Work instructions:
Reproduce everything from the line that contains "table_cell 01631001 [632, 1488, 793, 1514]" down to the line that contains "table_cell 11. [189, 1027, 247, 1079]", both of those lines included.

Given records:

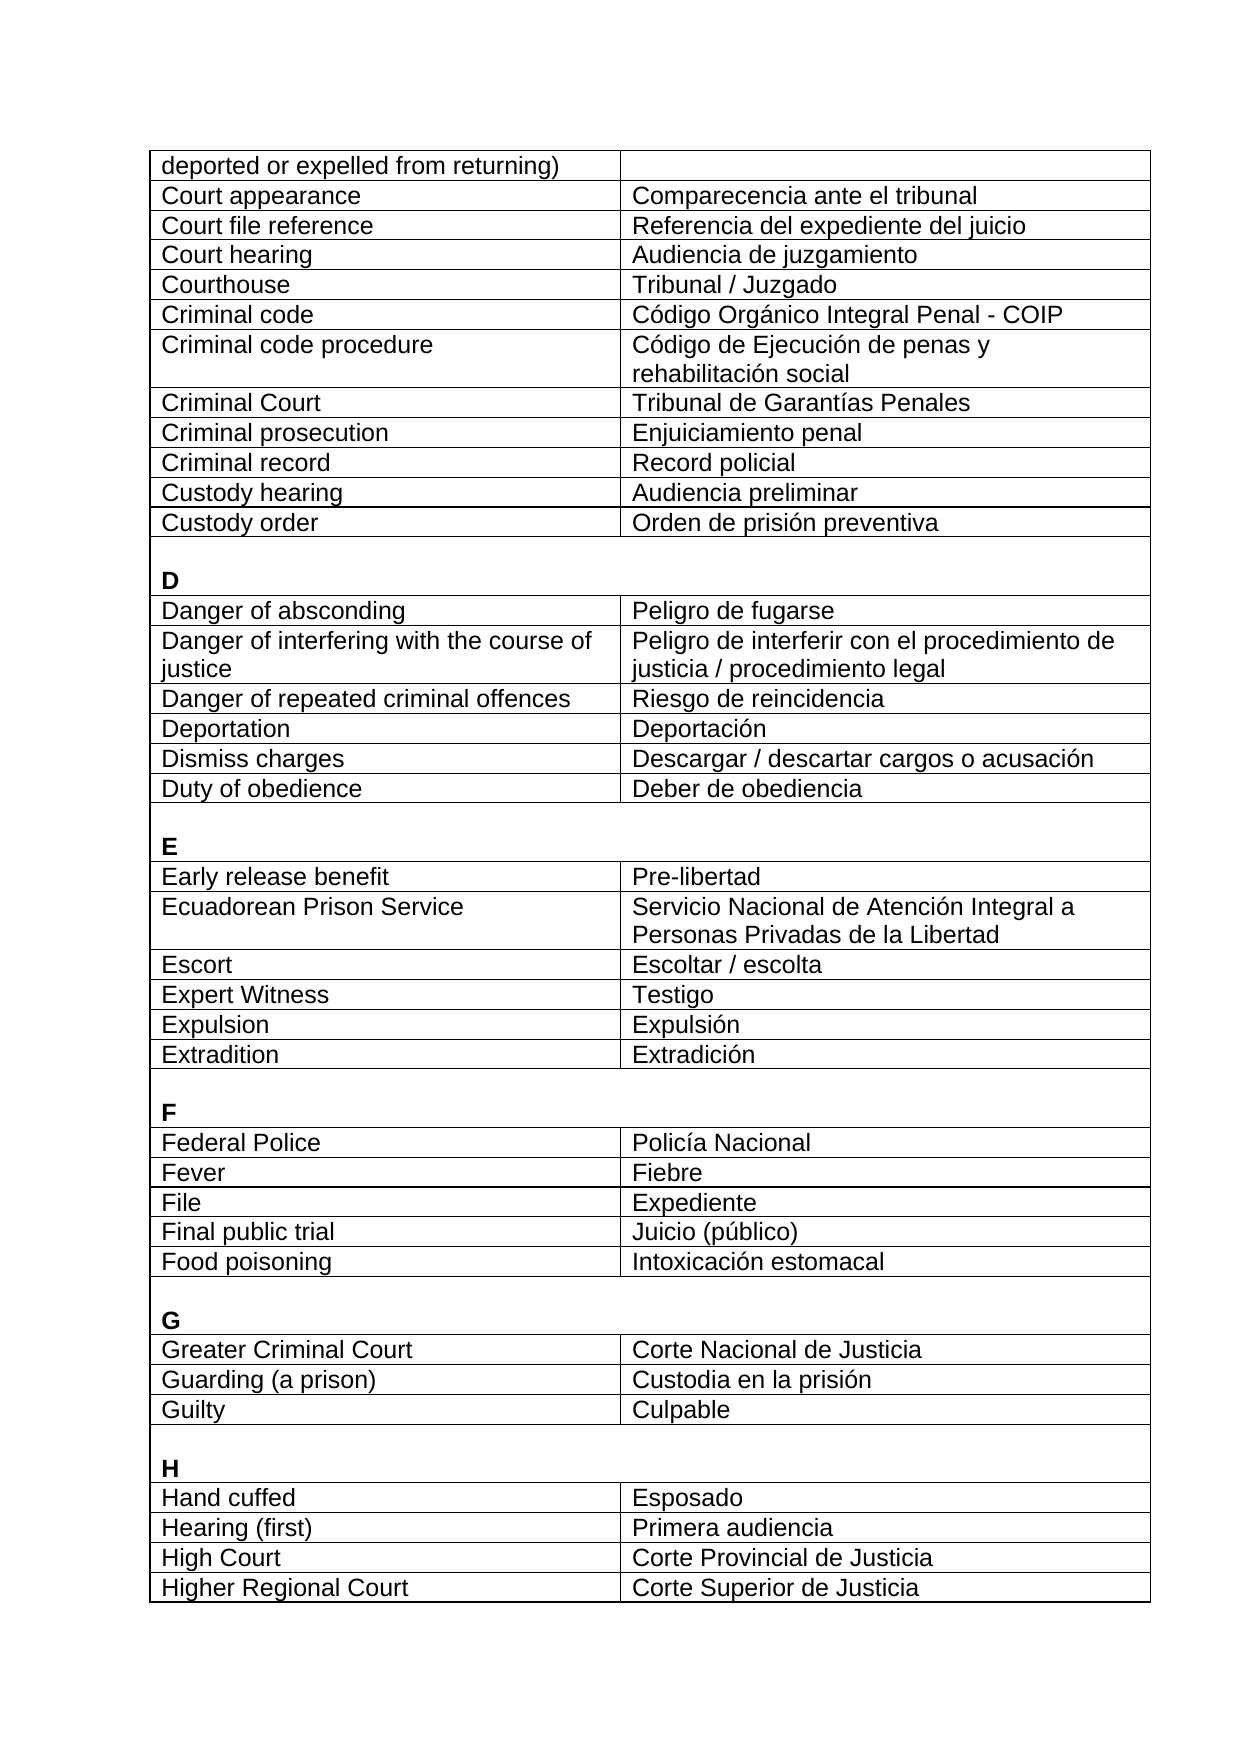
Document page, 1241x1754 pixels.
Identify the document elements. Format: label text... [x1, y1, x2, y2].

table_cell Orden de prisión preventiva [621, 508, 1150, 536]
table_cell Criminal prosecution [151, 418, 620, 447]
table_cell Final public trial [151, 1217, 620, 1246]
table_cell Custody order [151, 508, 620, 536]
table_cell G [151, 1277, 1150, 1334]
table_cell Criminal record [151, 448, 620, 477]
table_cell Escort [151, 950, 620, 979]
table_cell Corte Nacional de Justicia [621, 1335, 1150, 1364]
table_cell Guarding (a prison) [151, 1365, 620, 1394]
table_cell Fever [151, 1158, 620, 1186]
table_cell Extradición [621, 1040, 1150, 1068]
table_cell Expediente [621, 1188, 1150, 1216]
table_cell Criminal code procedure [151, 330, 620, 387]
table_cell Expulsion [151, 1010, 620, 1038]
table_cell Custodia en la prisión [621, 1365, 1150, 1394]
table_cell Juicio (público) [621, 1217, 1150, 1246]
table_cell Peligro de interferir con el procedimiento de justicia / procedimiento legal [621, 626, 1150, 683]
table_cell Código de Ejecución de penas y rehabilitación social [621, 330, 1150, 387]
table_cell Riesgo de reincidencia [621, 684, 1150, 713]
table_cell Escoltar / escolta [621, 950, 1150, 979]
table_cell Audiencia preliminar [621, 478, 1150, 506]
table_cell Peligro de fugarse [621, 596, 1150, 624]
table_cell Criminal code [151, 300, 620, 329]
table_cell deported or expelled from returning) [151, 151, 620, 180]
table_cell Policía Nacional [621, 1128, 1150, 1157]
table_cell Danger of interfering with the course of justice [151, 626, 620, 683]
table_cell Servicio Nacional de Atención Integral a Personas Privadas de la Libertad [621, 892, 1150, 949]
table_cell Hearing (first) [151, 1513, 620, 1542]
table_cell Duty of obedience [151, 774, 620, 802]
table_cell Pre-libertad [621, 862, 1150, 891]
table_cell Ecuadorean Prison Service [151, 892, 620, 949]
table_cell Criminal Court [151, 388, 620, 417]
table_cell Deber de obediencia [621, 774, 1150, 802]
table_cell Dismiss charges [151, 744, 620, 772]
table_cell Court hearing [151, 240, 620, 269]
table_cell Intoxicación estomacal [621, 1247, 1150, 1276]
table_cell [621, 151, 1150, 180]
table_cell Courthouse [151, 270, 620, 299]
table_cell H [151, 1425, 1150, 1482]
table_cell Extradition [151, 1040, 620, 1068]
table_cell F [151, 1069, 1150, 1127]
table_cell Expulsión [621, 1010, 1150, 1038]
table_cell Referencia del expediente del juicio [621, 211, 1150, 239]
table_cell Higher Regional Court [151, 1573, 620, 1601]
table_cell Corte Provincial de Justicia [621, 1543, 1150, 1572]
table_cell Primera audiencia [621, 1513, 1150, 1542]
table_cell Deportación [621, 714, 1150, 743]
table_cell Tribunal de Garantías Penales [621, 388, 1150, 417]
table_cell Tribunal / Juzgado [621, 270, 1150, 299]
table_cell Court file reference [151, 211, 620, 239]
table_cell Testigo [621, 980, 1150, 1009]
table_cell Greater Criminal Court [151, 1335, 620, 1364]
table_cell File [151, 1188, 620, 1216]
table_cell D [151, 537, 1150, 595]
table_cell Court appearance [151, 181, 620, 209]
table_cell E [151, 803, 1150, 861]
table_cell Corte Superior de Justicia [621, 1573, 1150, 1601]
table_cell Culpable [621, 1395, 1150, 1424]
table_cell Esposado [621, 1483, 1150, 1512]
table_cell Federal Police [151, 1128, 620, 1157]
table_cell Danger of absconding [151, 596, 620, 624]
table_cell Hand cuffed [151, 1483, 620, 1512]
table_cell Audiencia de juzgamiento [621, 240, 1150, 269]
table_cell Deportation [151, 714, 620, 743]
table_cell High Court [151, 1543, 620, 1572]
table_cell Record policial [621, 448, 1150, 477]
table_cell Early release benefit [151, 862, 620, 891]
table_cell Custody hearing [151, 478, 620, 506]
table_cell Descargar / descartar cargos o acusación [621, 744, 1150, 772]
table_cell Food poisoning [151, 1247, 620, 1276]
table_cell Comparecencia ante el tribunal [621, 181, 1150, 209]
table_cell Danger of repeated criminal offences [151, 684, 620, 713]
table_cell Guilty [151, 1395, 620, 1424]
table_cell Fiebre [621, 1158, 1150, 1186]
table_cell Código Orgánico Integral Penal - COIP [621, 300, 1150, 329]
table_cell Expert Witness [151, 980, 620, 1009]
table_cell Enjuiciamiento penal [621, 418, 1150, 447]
==
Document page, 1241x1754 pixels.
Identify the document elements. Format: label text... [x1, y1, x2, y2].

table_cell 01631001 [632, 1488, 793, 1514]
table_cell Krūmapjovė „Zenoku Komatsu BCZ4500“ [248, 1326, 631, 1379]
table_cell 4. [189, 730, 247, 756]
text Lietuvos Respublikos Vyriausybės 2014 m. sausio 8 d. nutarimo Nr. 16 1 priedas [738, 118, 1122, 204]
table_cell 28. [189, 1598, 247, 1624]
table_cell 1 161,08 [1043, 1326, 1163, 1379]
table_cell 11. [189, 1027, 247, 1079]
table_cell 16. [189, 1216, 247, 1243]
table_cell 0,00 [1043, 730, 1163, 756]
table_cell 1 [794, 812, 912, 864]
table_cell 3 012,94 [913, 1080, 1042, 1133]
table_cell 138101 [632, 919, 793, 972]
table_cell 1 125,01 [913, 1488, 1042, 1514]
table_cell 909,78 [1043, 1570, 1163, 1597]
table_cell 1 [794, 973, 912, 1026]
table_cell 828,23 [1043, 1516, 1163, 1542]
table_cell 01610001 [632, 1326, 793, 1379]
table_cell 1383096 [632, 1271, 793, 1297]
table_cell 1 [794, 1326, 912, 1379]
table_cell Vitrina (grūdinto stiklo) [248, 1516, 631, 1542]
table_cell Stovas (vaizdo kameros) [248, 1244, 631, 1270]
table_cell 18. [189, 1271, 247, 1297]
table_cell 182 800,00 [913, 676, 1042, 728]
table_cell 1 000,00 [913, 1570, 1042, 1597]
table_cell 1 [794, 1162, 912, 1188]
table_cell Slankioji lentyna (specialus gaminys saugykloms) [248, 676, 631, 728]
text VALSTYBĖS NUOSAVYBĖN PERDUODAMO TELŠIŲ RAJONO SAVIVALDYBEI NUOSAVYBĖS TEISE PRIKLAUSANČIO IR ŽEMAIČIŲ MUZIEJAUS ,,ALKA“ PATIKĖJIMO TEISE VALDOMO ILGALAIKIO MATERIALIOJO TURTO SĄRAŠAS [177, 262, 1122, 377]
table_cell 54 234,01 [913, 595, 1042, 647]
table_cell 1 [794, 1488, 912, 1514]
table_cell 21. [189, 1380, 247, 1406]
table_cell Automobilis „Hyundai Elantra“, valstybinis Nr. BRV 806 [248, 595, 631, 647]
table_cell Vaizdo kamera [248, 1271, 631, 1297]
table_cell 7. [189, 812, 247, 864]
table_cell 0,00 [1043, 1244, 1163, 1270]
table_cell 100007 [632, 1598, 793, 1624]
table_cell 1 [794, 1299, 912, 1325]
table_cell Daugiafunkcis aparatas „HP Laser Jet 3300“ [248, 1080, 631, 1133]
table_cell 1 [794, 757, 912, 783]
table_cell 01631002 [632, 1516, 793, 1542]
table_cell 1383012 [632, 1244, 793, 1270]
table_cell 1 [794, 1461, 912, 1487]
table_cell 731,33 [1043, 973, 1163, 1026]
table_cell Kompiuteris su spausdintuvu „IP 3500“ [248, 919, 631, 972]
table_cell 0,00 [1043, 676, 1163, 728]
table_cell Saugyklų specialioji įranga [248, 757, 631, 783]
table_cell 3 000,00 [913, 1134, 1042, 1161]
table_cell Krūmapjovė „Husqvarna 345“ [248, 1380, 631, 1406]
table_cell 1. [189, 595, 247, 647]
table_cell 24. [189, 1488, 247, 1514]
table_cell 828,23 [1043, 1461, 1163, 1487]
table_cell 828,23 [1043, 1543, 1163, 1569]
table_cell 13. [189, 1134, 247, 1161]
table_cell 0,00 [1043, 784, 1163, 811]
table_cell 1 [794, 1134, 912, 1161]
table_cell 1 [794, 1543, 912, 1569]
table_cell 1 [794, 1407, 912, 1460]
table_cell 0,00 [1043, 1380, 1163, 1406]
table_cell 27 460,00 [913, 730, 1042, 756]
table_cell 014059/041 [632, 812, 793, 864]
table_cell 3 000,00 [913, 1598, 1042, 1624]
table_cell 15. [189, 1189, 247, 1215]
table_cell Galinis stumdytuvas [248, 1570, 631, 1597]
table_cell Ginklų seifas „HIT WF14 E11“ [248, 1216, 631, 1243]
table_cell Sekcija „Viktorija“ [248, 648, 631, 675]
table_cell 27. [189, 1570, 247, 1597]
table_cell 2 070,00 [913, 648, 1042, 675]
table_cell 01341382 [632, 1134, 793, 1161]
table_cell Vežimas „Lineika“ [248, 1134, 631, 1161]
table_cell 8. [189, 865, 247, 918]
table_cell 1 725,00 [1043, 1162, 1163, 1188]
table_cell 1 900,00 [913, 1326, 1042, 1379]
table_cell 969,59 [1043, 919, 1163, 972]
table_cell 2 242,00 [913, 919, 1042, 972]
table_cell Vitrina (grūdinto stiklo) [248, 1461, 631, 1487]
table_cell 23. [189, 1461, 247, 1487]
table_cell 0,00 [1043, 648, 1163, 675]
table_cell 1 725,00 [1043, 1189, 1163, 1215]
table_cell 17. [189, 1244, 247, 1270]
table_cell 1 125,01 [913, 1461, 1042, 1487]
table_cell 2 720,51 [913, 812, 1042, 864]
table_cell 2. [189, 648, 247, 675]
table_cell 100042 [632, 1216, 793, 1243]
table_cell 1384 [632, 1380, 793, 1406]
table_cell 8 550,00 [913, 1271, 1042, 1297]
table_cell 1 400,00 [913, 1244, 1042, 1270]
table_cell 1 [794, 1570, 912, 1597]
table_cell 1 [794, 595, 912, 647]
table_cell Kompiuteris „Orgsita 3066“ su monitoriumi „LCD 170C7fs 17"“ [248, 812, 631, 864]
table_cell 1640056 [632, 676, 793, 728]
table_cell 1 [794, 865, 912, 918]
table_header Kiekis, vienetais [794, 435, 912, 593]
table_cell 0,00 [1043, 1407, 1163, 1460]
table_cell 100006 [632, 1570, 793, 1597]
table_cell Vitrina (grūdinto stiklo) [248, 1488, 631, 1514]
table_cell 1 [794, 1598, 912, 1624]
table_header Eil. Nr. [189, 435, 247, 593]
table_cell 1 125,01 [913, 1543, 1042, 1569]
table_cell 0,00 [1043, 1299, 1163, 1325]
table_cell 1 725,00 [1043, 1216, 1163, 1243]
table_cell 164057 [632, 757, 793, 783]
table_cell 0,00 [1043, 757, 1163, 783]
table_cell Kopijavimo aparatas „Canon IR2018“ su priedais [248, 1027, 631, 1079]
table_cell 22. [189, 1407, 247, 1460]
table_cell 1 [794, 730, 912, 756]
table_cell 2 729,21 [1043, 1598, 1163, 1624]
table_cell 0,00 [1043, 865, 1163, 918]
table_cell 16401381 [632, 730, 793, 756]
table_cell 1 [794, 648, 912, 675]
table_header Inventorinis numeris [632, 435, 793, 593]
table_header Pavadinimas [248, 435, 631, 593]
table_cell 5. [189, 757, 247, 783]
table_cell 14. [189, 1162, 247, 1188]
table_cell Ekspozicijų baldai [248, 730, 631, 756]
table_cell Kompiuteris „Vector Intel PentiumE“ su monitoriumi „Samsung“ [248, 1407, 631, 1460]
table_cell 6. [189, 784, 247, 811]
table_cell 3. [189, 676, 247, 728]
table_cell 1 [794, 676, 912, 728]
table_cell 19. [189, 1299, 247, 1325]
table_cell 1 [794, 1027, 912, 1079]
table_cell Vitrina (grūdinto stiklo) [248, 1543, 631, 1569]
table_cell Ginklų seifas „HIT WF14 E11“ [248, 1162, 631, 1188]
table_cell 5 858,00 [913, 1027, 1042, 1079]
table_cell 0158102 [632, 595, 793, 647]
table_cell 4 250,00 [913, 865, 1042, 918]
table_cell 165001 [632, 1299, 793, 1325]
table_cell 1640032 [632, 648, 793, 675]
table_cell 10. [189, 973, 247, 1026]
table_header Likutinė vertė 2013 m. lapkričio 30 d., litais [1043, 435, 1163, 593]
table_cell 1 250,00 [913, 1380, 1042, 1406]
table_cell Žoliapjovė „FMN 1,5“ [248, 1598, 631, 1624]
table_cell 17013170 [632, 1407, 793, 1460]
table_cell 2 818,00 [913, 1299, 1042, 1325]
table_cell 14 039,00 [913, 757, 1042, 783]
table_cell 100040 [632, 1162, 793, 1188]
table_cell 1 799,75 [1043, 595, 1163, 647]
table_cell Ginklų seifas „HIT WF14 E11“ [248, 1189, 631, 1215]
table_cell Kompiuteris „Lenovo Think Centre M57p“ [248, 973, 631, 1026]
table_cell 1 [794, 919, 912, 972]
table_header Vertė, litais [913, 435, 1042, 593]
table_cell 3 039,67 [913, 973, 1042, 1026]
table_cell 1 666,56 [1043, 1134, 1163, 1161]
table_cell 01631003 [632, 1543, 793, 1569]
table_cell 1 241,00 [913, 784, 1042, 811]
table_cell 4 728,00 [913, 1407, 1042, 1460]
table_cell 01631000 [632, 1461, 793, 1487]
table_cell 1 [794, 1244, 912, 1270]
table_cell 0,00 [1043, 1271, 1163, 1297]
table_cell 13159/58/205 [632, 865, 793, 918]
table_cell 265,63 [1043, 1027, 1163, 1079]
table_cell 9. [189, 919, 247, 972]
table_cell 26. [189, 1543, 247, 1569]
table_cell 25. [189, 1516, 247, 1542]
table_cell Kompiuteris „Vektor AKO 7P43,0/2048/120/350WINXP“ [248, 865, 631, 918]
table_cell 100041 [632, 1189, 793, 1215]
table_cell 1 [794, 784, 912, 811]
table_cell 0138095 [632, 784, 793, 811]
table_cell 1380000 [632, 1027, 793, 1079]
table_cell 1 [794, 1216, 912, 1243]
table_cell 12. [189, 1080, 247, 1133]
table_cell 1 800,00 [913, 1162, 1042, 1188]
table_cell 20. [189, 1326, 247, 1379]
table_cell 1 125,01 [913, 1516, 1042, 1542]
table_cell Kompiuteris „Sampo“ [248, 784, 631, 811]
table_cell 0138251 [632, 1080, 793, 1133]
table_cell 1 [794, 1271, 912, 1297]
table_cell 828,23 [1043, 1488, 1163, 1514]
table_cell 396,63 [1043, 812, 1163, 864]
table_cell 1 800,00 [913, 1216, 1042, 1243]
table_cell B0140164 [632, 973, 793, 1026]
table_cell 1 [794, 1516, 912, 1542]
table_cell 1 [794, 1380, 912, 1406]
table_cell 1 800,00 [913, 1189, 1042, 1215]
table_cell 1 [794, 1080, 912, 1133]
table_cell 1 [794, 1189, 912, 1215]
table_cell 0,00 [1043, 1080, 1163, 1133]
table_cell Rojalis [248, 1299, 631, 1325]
* * *
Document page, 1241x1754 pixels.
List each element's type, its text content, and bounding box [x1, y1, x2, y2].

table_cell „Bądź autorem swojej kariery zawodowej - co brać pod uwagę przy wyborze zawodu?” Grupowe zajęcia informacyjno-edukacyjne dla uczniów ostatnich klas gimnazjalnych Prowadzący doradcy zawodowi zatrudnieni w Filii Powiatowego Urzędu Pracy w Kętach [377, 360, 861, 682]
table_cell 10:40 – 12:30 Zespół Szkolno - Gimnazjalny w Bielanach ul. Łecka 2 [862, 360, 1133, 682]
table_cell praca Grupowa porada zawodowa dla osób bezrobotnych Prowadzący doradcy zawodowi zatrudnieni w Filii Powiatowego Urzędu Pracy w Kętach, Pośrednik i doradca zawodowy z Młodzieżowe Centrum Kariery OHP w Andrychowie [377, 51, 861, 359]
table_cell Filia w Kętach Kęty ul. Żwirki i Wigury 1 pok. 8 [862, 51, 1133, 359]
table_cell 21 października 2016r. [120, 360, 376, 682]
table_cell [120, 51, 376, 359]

Expected answer:
table_cell 01631001 [632, 1488, 793, 1514]
table_cell Krūmapjovė „Zenoku Komatsu BCZ4500“ [248, 1326, 631, 1379]
table_cell 4. [189, 730, 247, 756]
text Lietuvos Respublikos Vyriausybės 2014 m. sausio 8 d. nutarimo Nr. 16 1 priedas [738, 118, 1122, 204]
table_cell 28. [189, 1598, 247, 1624]
table_cell 1 161,08 [1043, 1326, 1163, 1379]
table_cell 11. [189, 1027, 247, 1079]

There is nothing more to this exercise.